(Saved entries)
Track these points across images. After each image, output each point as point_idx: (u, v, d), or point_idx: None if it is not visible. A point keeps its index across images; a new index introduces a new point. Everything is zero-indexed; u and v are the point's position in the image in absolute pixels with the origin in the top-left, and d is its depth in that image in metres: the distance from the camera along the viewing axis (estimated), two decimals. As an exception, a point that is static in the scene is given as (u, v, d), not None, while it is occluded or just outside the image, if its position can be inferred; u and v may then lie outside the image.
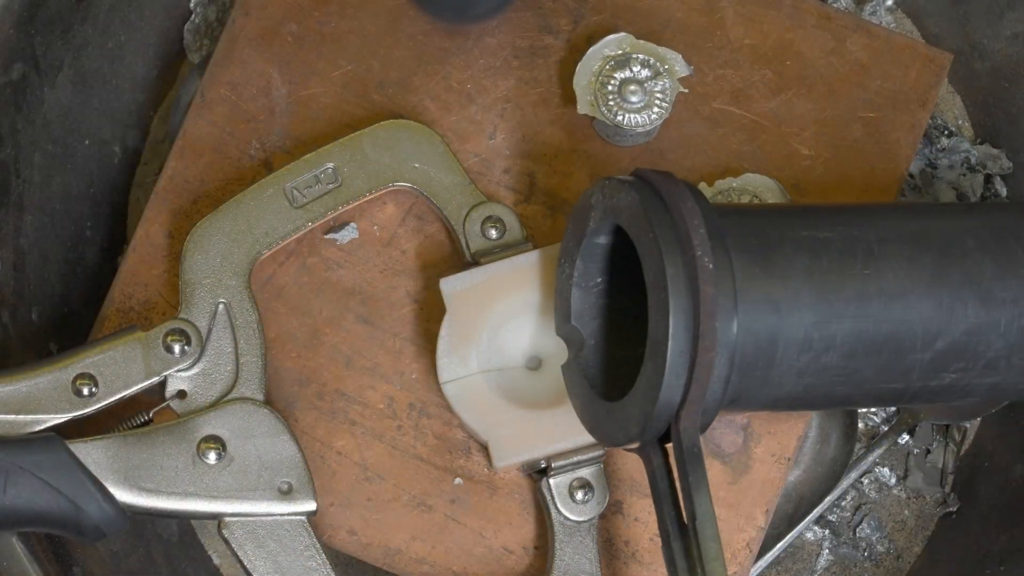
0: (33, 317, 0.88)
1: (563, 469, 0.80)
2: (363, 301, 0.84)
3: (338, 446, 0.83)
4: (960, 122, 1.01)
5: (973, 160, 0.99)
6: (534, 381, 0.82)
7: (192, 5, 1.01)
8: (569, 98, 0.86)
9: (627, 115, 0.83)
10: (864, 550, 0.98)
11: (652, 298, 0.70)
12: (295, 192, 0.82)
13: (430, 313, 0.84)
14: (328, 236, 0.84)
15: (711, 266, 0.69)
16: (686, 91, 0.85)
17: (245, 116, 0.86)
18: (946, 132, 1.00)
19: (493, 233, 0.83)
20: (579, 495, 0.80)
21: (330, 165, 0.83)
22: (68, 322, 0.92)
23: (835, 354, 0.71)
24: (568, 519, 0.80)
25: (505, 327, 0.82)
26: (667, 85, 0.83)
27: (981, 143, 1.00)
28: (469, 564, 0.83)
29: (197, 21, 1.01)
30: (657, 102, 0.83)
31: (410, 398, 0.84)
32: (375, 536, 0.83)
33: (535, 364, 0.82)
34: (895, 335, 0.72)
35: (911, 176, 0.99)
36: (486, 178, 0.85)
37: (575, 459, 0.80)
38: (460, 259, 0.84)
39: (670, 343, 0.68)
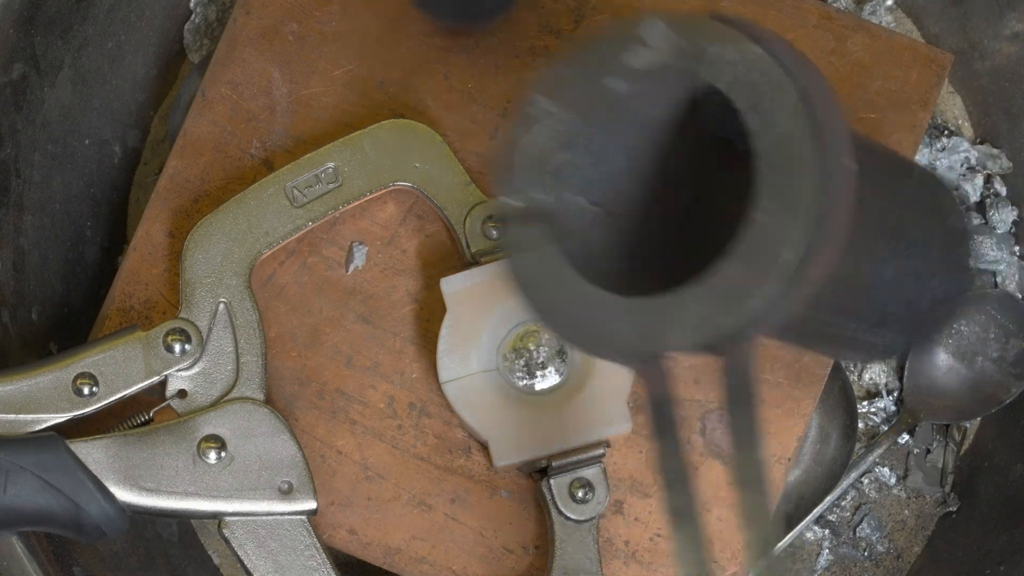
0: (33, 317, 0.88)
1: (563, 469, 0.80)
2: (363, 300, 0.84)
3: (338, 445, 0.83)
4: (960, 122, 1.01)
5: (973, 160, 0.99)
6: None
7: (192, 5, 1.01)
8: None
9: None
10: (864, 550, 0.98)
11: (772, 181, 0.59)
12: (296, 192, 0.82)
13: (430, 313, 0.84)
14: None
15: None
16: None
17: (246, 115, 0.86)
18: (946, 132, 1.00)
19: (494, 232, 0.83)
20: (579, 494, 0.80)
21: (331, 165, 0.83)
22: (68, 322, 0.92)
23: None
24: (569, 518, 0.80)
25: (506, 327, 0.82)
26: None
27: (981, 143, 1.00)
28: (469, 563, 0.83)
29: (197, 21, 1.01)
30: None
31: (411, 398, 0.84)
32: (375, 535, 0.83)
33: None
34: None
35: (911, 176, 0.99)
36: (488, 177, 0.85)
37: (575, 459, 0.80)
38: (461, 259, 0.84)
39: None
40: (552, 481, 0.80)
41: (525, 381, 0.81)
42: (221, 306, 0.81)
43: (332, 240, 0.85)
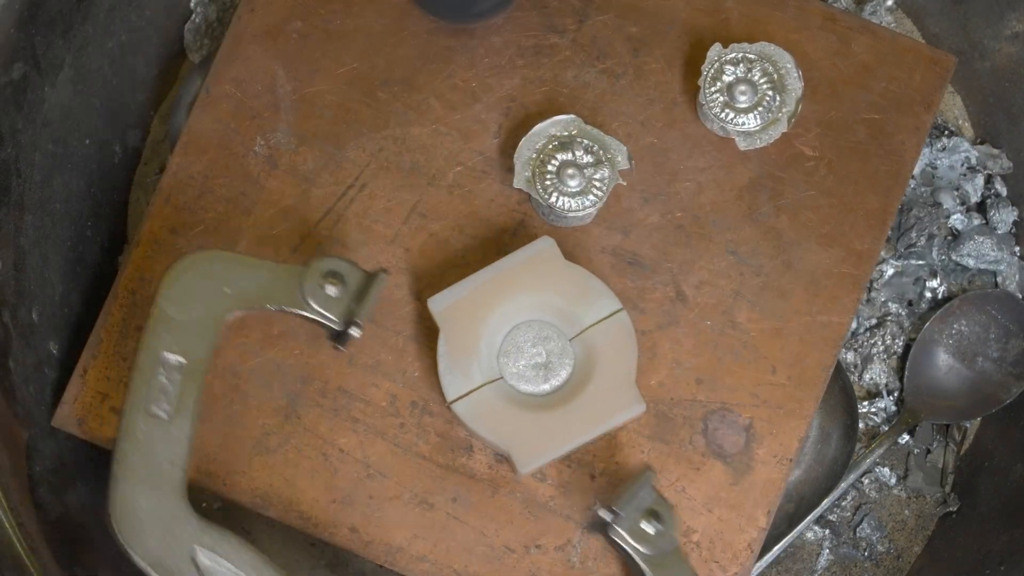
0: (33, 317, 0.88)
1: (623, 507, 0.78)
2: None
3: (340, 443, 0.83)
4: (960, 122, 1.02)
5: (973, 160, 1.00)
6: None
7: (192, 5, 1.01)
8: (574, 97, 0.86)
9: (562, 198, 0.82)
10: (864, 550, 0.98)
11: None
12: (156, 409, 0.77)
13: (433, 311, 0.84)
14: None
15: None
16: (624, 183, 0.85)
17: (250, 113, 0.86)
18: (946, 132, 1.01)
19: (334, 291, 0.78)
20: (649, 528, 0.78)
21: (167, 355, 0.77)
22: (68, 322, 0.92)
23: None
24: (652, 555, 0.78)
25: (502, 332, 0.81)
26: (607, 175, 0.83)
27: (981, 143, 1.01)
28: (470, 562, 0.83)
29: (197, 21, 1.01)
30: (595, 189, 0.83)
31: (412, 396, 0.84)
32: (376, 533, 0.83)
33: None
34: None
35: (912, 177, 0.99)
36: (490, 176, 0.85)
37: (627, 496, 0.78)
38: (330, 338, 0.80)
39: None
40: (620, 529, 0.78)
41: (531, 386, 0.81)
42: None
43: (336, 239, 0.85)
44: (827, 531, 0.98)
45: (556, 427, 0.80)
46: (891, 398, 0.99)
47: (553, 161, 0.83)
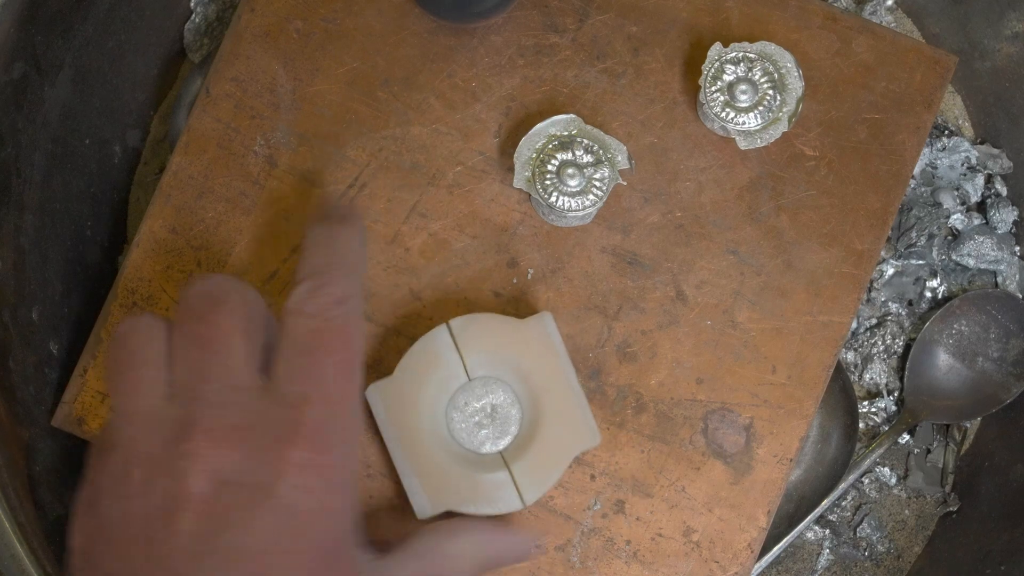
0: (33, 317, 0.88)
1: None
2: (365, 298, 0.84)
3: (341, 444, 0.83)
4: (960, 122, 1.02)
5: (974, 160, 1.00)
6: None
7: (192, 4, 1.01)
8: (574, 97, 0.86)
9: (562, 197, 0.82)
10: (864, 550, 0.98)
11: None
12: None
13: (433, 311, 0.84)
14: None
15: None
16: (624, 183, 0.85)
17: (250, 112, 0.86)
18: (947, 132, 1.01)
19: None
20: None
21: None
22: (68, 322, 0.92)
23: None
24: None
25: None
26: (607, 174, 0.83)
27: (981, 143, 1.01)
28: (471, 563, 0.83)
29: (197, 20, 1.01)
30: (595, 189, 0.82)
31: (413, 396, 0.84)
32: (375, 533, 0.82)
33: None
34: None
35: (912, 176, 0.99)
36: (490, 176, 0.85)
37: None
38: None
39: None
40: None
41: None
42: None
43: (335, 238, 0.85)
44: (827, 531, 0.98)
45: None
46: (891, 398, 0.99)
47: (553, 161, 0.82)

TASK ITEM >>
Repeat the entries exactly as they are given, leaving out each image.

PROBLEM SOLUTION >>
Track these points across images. After each image, output each point as point_idx: (u, v, d), or point_idx: None if it is not visible. A point keeps its index across images; a new index introduces a new point. Everything is zero-indexed; u and v are the point's position in the image in absolute pixels with the origin in the top-left, and d is its depth in that image in metres: the distance from the camera along the viewing axis (estimated), two decimals. As an exception, a point that is static in the scene is given as (u, v, d), not None, while it is occluded or just outside the image, if its position can be inferred; u and v may then lie outside the image.
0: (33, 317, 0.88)
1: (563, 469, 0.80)
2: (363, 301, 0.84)
3: (338, 446, 0.83)
4: (960, 122, 1.01)
5: (973, 160, 0.99)
6: (534, 381, 0.82)
7: (192, 5, 1.01)
8: (569, 98, 0.86)
9: (627, 115, 0.83)
10: (864, 550, 0.98)
11: (652, 298, 0.70)
12: (295, 192, 0.82)
13: (430, 313, 0.84)
14: (328, 236, 0.84)
15: (711, 266, 0.69)
16: (686, 91, 0.85)
17: (245, 116, 0.86)
18: (946, 132, 1.00)
19: (493, 233, 0.83)
20: (579, 495, 0.80)
21: (330, 165, 0.83)
22: (68, 322, 0.92)
23: (835, 354, 0.71)
24: (568, 519, 0.80)
25: (505, 327, 0.82)
26: (667, 85, 0.83)
27: (981, 143, 1.00)
28: (469, 564, 0.83)
29: (197, 21, 1.01)
30: (657, 102, 0.83)
31: (410, 398, 0.84)
32: (375, 536, 0.83)
33: (535, 364, 0.82)
34: (895, 335, 0.72)
35: (911, 176, 0.99)
36: (486, 178, 0.85)
37: (575, 459, 0.80)
38: (460, 259, 0.84)
39: (670, 343, 0.68)
0: (33, 317, 0.88)
1: (563, 469, 0.80)
2: (363, 300, 0.84)
3: (338, 445, 0.83)
4: (960, 122, 1.01)
5: (973, 160, 0.99)
6: None
7: (192, 5, 1.01)
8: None
9: None
10: (864, 550, 0.98)
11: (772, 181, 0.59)
12: (296, 192, 0.82)
13: (430, 313, 0.84)
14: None
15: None
16: None
17: (246, 115, 0.86)
18: (946, 132, 1.00)
19: (494, 232, 0.83)
20: (579, 494, 0.80)
21: (331, 165, 0.83)
22: (68, 322, 0.92)
23: None
24: (569, 518, 0.80)
25: (506, 327, 0.82)
26: None
27: (981, 143, 1.00)
28: (469, 563, 0.83)
29: (197, 21, 1.01)
30: None
31: (411, 398, 0.84)
32: (375, 535, 0.83)
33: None
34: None
35: (911, 176, 0.99)
36: (488, 177, 0.85)
37: (575, 459, 0.80)
38: (461, 259, 0.84)
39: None
40: (552, 481, 0.80)
41: (525, 381, 0.81)
42: (221, 306, 0.81)
43: (332, 240, 0.85)
0: (33, 317, 0.88)
1: (623, 507, 0.78)
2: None
3: (340, 443, 0.83)
4: (960, 122, 1.02)
5: (973, 160, 1.00)
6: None
7: (192, 5, 1.01)
8: (574, 97, 0.86)
9: (562, 198, 0.82)
10: (864, 550, 0.98)
11: None
12: (156, 409, 0.77)
13: (433, 311, 0.84)
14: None
15: None
16: (624, 183, 0.85)
17: (250, 113, 0.86)
18: (946, 132, 1.01)
19: (334, 291, 0.78)
20: (649, 528, 0.78)
21: (167, 355, 0.77)
22: (68, 322, 0.92)
23: None
24: (652, 555, 0.78)
25: (502, 332, 0.81)
26: (607, 175, 0.83)
27: (981, 143, 1.01)
28: (470, 562, 0.83)
29: (197, 21, 1.01)
30: (595, 189, 0.83)
31: (412, 396, 0.84)
32: (376, 533, 0.83)
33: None
34: None
35: (912, 177, 0.99)
36: (490, 176, 0.85)
37: (627, 496, 0.78)
38: (330, 338, 0.80)
39: None
40: (620, 529, 0.78)
41: (531, 386, 0.81)
42: None
43: (336, 239, 0.85)
44: (827, 531, 0.98)
45: (556, 427, 0.80)
46: (891, 398, 0.99)
47: (553, 161, 0.83)
0: (33, 317, 0.88)
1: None
2: (365, 298, 0.84)
3: (341, 444, 0.83)
4: (960, 122, 1.02)
5: (974, 160, 1.00)
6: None
7: (192, 4, 1.01)
8: (574, 97, 0.86)
9: (562, 197, 0.82)
10: (864, 550, 0.98)
11: None
12: None
13: (433, 311, 0.84)
14: None
15: None
16: (624, 183, 0.85)
17: (250, 112, 0.86)
18: (947, 132, 1.01)
19: None
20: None
21: None
22: (68, 322, 0.92)
23: None
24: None
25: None
26: (607, 174, 0.83)
27: (981, 143, 1.01)
28: (471, 563, 0.83)
29: (197, 20, 1.01)
30: (595, 189, 0.82)
31: (413, 396, 0.84)
32: (375, 533, 0.82)
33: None
34: None
35: (912, 176, 0.99)
36: (490, 176, 0.85)
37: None
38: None
39: None
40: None
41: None
42: None
43: (335, 238, 0.85)
44: (827, 531, 0.98)
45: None
46: (891, 398, 0.99)
47: (553, 161, 0.82)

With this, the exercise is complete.